After that shot, with eyes narrowed and breathing slowed, Detroit Slim briefly checked the 8.  It was still set up for an easy shot in front of the left corner pocket; if he misses, it's a slam-dunk for Basement Fats.  But there was that pesky 2 down by the right corner pocket and the  cue ball was at the opposite end.  Again, there was only one possibility, a long-range shot off the far bank and back to the right-corner pocket.  And, wonder of wonders, that's exactly what he did.

Fats and I howled -- he in despair, me in exultation.  Then Detroit Slim, who'd brought the cue ball back to the 8, plooked it in almost anti-climactically, game-set-match. 
Entrance is through the back door
Unbelievable finish. There was nothing left to do but high-five and, bidding Janice a raucous farewell, we left with the roar of the crowd (well, us) ringing in our ears.

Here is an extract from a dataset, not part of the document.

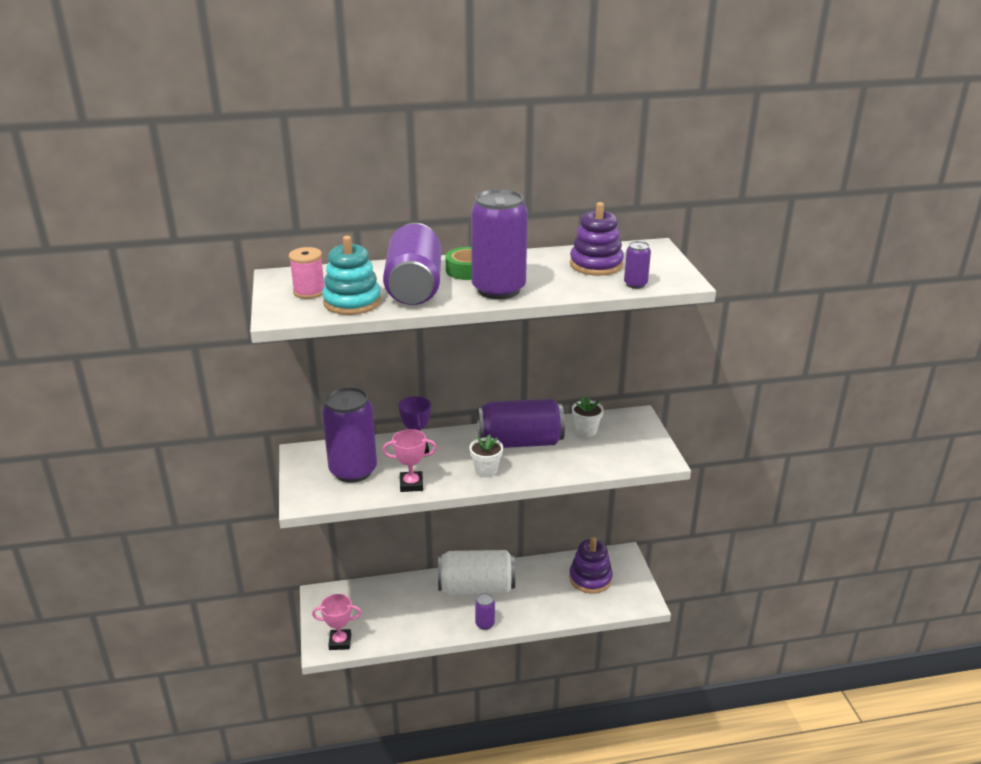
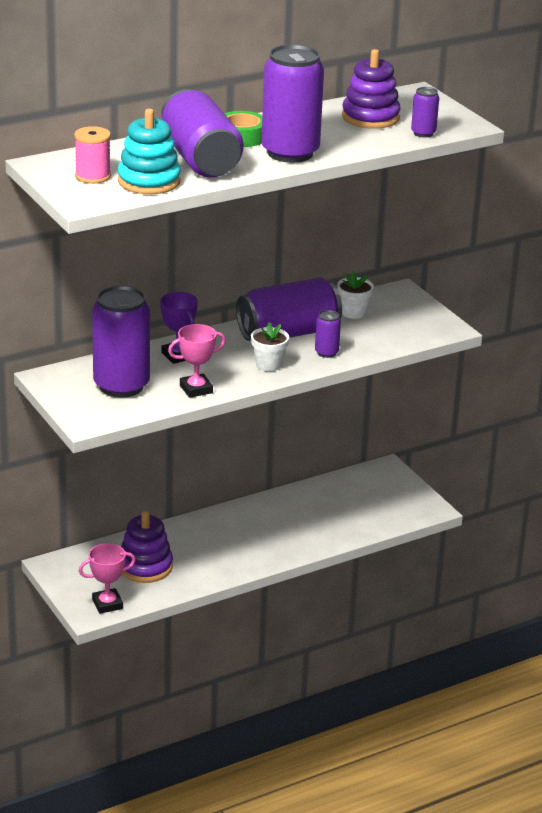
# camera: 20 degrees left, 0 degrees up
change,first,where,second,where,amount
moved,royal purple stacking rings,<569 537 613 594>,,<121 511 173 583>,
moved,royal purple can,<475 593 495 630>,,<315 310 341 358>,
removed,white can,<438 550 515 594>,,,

And I could end it here and and should, except ...

... After I got home, the wife and I went to visit our neighbors. They're in their 80s. She's dying, rather unexpectedly.  Maybe it sounds silly to say "unexpectedly" at that age, although what age isn't it unexpected?    At least to the person?

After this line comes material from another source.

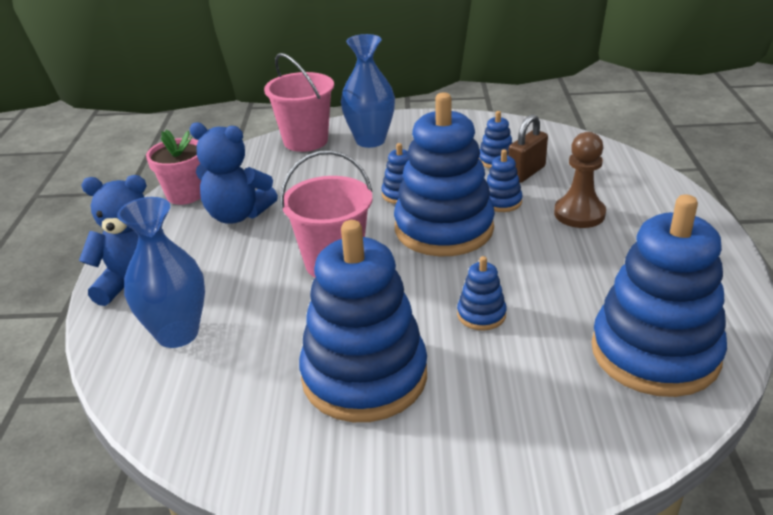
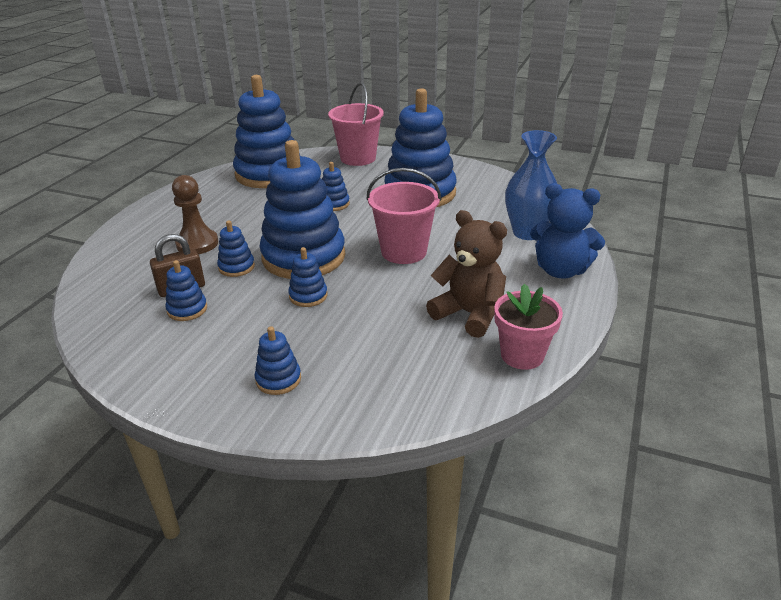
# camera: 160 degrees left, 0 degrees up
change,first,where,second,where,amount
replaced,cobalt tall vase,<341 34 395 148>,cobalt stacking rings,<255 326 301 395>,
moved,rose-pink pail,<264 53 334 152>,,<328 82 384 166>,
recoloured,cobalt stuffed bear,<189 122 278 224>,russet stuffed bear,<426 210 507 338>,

But it came on suddenly.  A week earlier, she was fine.  I guess that's what happens after so many years.  Like my grandfather said, facing his own demise, "The body's a machine.  It wears out."

The hospital discharged her so she could die at home surrounded by loved ones.  She was in a hospital bed by the patio door so she could watch TV and also see their backyard and the wildlife -- deer, turkeys, rabbits, squirrels -- they loved to watch. We were in their day room along with their daughter and son and his wife and two grandkids.

Next to her was her husband.  The kids bought him a lounge chair so he could sit and sleep alongside her.  They told me that other than necessary functions he hadn't left her side since she got home.  She was so weak she couldn't lift her head but he reached out for her hand and she reached for his; two wizened hands scrabbling across a white sheet for the comfort of each other, they connected and held hands through our visit.

And I got to thinking about this scene and Janice having to explain about her place being "gay-friendly" and "diverse," code for people of every stripe and color being welcome, of the unfortunate necessity to have to thus label it and I hope every bar is gay, or mostly gay, that is, a place where you have a good time.  Where you can be happy and gay -- "gay" as in the Christmas sense.

So I think of my neighbors and the love they share and I think of the terrorist dinks in the world who would harm us, and the troubles that beset us -- economy, energy, environment, etc. and the haters out there. And in the end, life is so short.  In the end, there's no room for hate. All we have is one another. In the end, it's two hands reaching across a white sheet -- for validation as human, to know you're not alone.

And I never did get that damn Howdy Doody marionette.

  The particulars:
  Malickey's Pub
  501 S. Madison at 16th

1 comment:

Jim said...

Thanks for the memories. I used to deliver the BC Times to this bar. On Saturday afternoons, I could always count on Grandma Isabel, or Uncle Feathers to treat me to a pop and a bag of chips. The bar used to be named after Uncle Feathers. Hence the name - Feather's Bar.